Discovery Only or Through to Checkout?

For both the Web Stories and the Dior store above, if you decide to buy something you are taken to a good old traditional product page. That does help keep costs down – no need to build a different cart, upsell/cross sell tools, checkout flow, and so on. But a next level of engagement would be to consider a “buy” button that takes your payment and completes checkout without leaving the more engaging experience. 

This is where technologies such as Google One Tap for smooth sign-in and sign-up experiences could help, then Google Pay for securely remembering the user’s payment details. Make sure the user is registered on your site early so you know who is on your site, allowing you to remember details such as shipping addresses more easily.

Conclusion

Does engaging mean higher conversion rates? That of course depends on your customer base. A “fun” site can also help reinforce your brand, even if it does not convert as well. It is important to understand your goals before exploring new experiences.
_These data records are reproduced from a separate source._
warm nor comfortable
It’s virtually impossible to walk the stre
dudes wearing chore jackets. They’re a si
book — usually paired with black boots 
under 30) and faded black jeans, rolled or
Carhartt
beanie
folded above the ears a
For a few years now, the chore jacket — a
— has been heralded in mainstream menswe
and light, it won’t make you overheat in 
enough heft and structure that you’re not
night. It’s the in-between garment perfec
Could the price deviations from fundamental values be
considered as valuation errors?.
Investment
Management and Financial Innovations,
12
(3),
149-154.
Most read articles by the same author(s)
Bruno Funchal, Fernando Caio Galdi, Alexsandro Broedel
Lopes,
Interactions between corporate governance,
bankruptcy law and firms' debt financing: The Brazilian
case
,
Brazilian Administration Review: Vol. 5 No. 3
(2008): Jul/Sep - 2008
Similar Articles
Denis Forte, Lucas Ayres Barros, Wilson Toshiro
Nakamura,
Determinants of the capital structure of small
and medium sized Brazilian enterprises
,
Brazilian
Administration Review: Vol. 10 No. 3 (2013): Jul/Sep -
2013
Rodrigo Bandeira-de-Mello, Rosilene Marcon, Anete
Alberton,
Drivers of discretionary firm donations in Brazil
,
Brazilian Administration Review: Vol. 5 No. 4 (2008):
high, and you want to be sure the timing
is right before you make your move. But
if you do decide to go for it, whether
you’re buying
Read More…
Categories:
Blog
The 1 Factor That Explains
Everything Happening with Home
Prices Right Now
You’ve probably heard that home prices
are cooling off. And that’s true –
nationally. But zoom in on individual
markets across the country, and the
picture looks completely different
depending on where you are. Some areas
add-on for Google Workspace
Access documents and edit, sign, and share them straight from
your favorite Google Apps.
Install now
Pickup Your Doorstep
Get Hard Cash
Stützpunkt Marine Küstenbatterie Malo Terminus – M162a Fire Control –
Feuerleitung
Clearly COVID-19 has had drastic short term impacts on stores. But what does the future hold? I personally do not doubt that physical store traffic will return, but will it return to the levels it was at before COVID-19, or are online experiences going to claim a larger share of ongoing sales for businesses? How should merchants optimize their online presence?

There is obviously no single answer to this question. But thinking about different ways of engaging with customers online I think is going to be a part of the new normal.